Regularly appointed as the “most plugged in” generation, Millennials are connecting with people and businesses in a way that has never been experienced before. This means that constant bombardments of friends’ status updates and sponsored advertisements have become regularly consumed content when a Millennial opens up a laptop. There are certainly benefits to being plugged in and connected. However, FOMO (“fear of missing out”) has been receiving attention as a negative trend resulting from constantly receiving updates on activities and experiences that we are not experiencing. FOMO has been said to result in emotional responses such as disappointment and anxiety. An individual sees a friend’s Instagram or Facebook post of a live concert or a European vacation and we want to experience it too. It’s plain to see how FOMO could quickly affect personal finances. When your spending habits are influenced by an emotional response, there is a higher risk that you will spend over your limit and find yourself in debt. A key step in debt reduction is acknowledging your spending habits.
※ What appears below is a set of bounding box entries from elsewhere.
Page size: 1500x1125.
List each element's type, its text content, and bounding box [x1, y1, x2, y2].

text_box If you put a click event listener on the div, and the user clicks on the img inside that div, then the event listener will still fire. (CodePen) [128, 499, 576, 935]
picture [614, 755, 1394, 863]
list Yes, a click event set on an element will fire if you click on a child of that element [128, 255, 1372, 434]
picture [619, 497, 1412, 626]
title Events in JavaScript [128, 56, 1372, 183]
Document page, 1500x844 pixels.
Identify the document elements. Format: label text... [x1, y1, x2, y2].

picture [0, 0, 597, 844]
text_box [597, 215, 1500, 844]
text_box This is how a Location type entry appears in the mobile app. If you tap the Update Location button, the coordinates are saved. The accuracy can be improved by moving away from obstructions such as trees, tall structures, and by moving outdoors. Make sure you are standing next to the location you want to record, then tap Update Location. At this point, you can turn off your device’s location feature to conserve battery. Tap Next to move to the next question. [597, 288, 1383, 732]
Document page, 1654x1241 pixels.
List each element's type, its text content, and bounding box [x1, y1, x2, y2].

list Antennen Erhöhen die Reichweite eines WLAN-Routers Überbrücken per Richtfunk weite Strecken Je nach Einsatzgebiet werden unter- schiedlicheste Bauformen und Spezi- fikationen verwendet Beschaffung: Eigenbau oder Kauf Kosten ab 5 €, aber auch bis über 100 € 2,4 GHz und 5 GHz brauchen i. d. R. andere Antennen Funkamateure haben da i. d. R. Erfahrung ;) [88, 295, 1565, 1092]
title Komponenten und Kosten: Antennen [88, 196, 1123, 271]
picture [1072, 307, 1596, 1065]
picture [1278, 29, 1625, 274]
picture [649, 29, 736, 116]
Overcoming FOMO is more and more being acknowledged as a key step for Millennials to stay out of debt or reduce their debt.

FOMO and credit card debt

An article on Strategy Online reports “60% of millennial consumers said they make a reactive purchase after experiencing FOMO,” which is counter-intuitive for individuals who are trying to focus on debt reduction. Individuals are seeing social media posts from friends about the concert they attended last night and, even if they can’t afford it, the FOMO-afflicted individual will purchase their own concert ticket just to make sure they don’t miss out on that next experience. An opinion column by Shauna Rae on makes an interesting connection between the experience of FOMO and another recently popular hashtag, YOLO (“you only live once”). Rae claims that making purchases outside of your budget made sense when your excuse was that you need to make the most out of life while you are still living: “That meant going south for the winter, buying that dress that fit perfectly, or upgrading your phone — not really being able to afford it, but putting it on credit. Why? Well, because you might die tomorrow.” Yet, Rae continues to admit that she grew wise of this trend and its tendency to encourage financially irresponsible spending. A similar shift is now needed to encourage Millennials to talk about FOMO and curb the tendency to make reactive purchases after experiencing FOMO. This is the biggest and first step towards recognising their financial situation and working towards debt reduction.

Start talking your way to debt reduction

Whether it is student loan debts that have been put off while you were trying not to miss any life experiences, or it is credit card debt that was accumulated from impulse purchases after experiencing FOMO, your best first step to dealing with it is to talk about it. Open up to family and friends. You will most likely find that you’re not alone in your FOMO-induced spending. Consider speaking to a debt relief professional. There are a number debt options that are available to help you with debt reduction, and remember that being “plugged in” doesn’t mean that you have to keep up and compete with the status updates you’re seeing.